Giving a 1942 Vanity Table a New Life

I found this vanity on a local barter and trade site for $50. I've been looking for a vanity for a long time and bought this one to make into something I'd love and use.
The veneer had damages, but the vanity was in tack. I knew I'd first remove the veneer.
Removing the veneer.
I tried using heat to release the veneer, but found the most productive way to get it off was picking and peeling using straight edge razor and various putty knives. Not the most fun part for sure. Some peeled in strips, some areas I had to pick tiny pieces at a time. I'm sure someone has a better method, but this worked for me.
Most veneer off.
Getting down to the bare bones.
After removing all veneer, I sanded. Getting down in all the cracks and crevasses took patience. I sanded it even more after this to get the wood as fresh looking as possible. My best advise here is sand, sand, and sand some more. When you think you sanded enough, go sand it more.
I carefully stained the piece. I used a grain defining stain. Because of the variation of types of wood it gave a variation in color I was happy with. I did all the same steps with the topper that holds the mirror.
Found this stamped on the mirrors!

Problems to solve:
#1 Print the part of the vanity refinishing post from "The veneer had" up to and including "worked for me.".
#2 In the vanity refinishing post, how much did the vanity cost on the barter and trade site?
#3 Pick up the vanity refinishing post where it stops and keep writing it.

Stored records:

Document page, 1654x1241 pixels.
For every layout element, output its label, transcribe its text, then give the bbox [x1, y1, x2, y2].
--
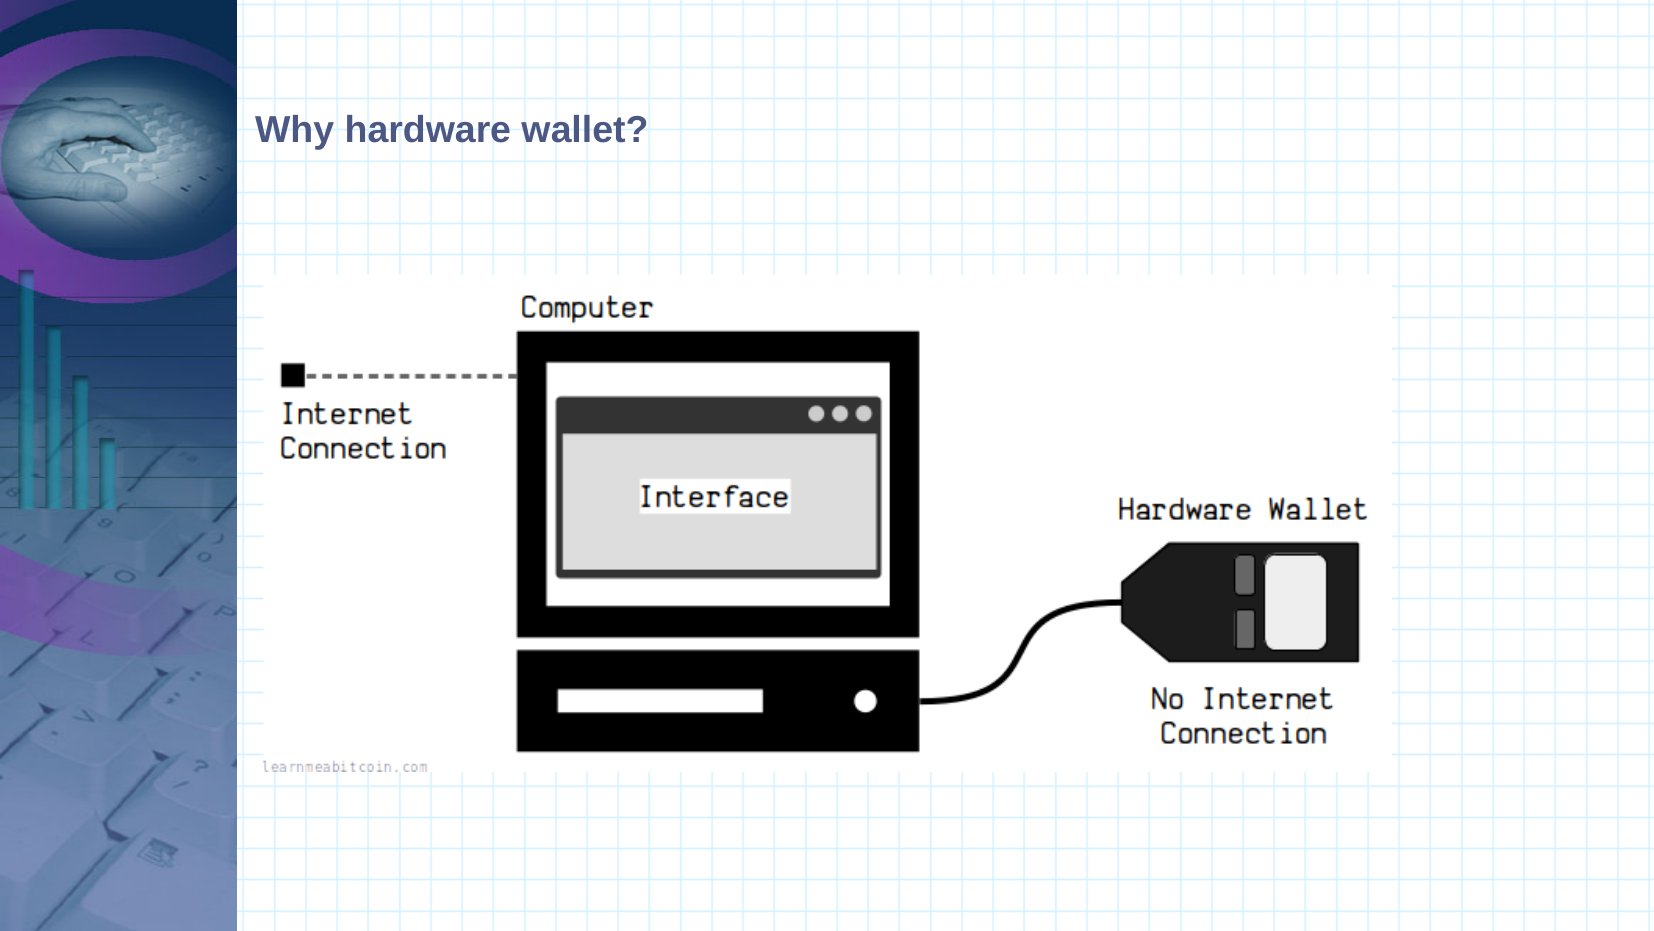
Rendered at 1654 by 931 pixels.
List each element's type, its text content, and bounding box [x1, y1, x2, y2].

Expected results:
#1
The veneer had damages, but the vanity was in tack. I knew I'd first remove the veneer.
Removing the veneer.
I tried using heat to release the veneer, but found the most productive way to get it off was picking and peeling using straight edge razor and various putty knives. Not the most fun part for sure. Some peeled in strips, some areas I had to pick tiny pieces at a time. I'm sure someone has a better method, but this worked for me.

#2 $50

#3
The stamp says "Galax Va.", can't read the middle, and 1942. Which I'm assuming dates the piece to 1942.
I used 4 coats of premium satin finish polyurethane. And used a little Brasso to clean the handles.
I'm so delighted with the outcome! Over 100 hours of blood, sweat, and tears.
Before and after side by side.

Have a question about this project?

3 of 23 questions
  • Sandra Lewis
    on Feb 27, 2019

    I have a similar piece. The veneer on my piece is in good shape and the drawer fronts actually have a design in the veneer. If I sand the veneer, do you think I could preserve the design when I stain it?

  • Sandra Lewis
    on Feb 27, 2019

    I put casters (wheels) on my vanity so it would raise it up some. Anybody who has one of these knows it is virtually impossible to get your knees under it when you sit down. We’re women shorter then?

  • Brian
    on May 19, 2019

    Absolutely amazing! Well done, and kudos on not painting it. You said you used a stain that brought out the grain. What brand and color of stain DID you use?

    • Nancy
      on Oct 16, 2019

      I have a very similar piece on which the veneer is damaged. Can you confirm that you removed the veneer and did not replace it. Did you remove all veneer or kept the parts not damaged and just sanded? Thanks!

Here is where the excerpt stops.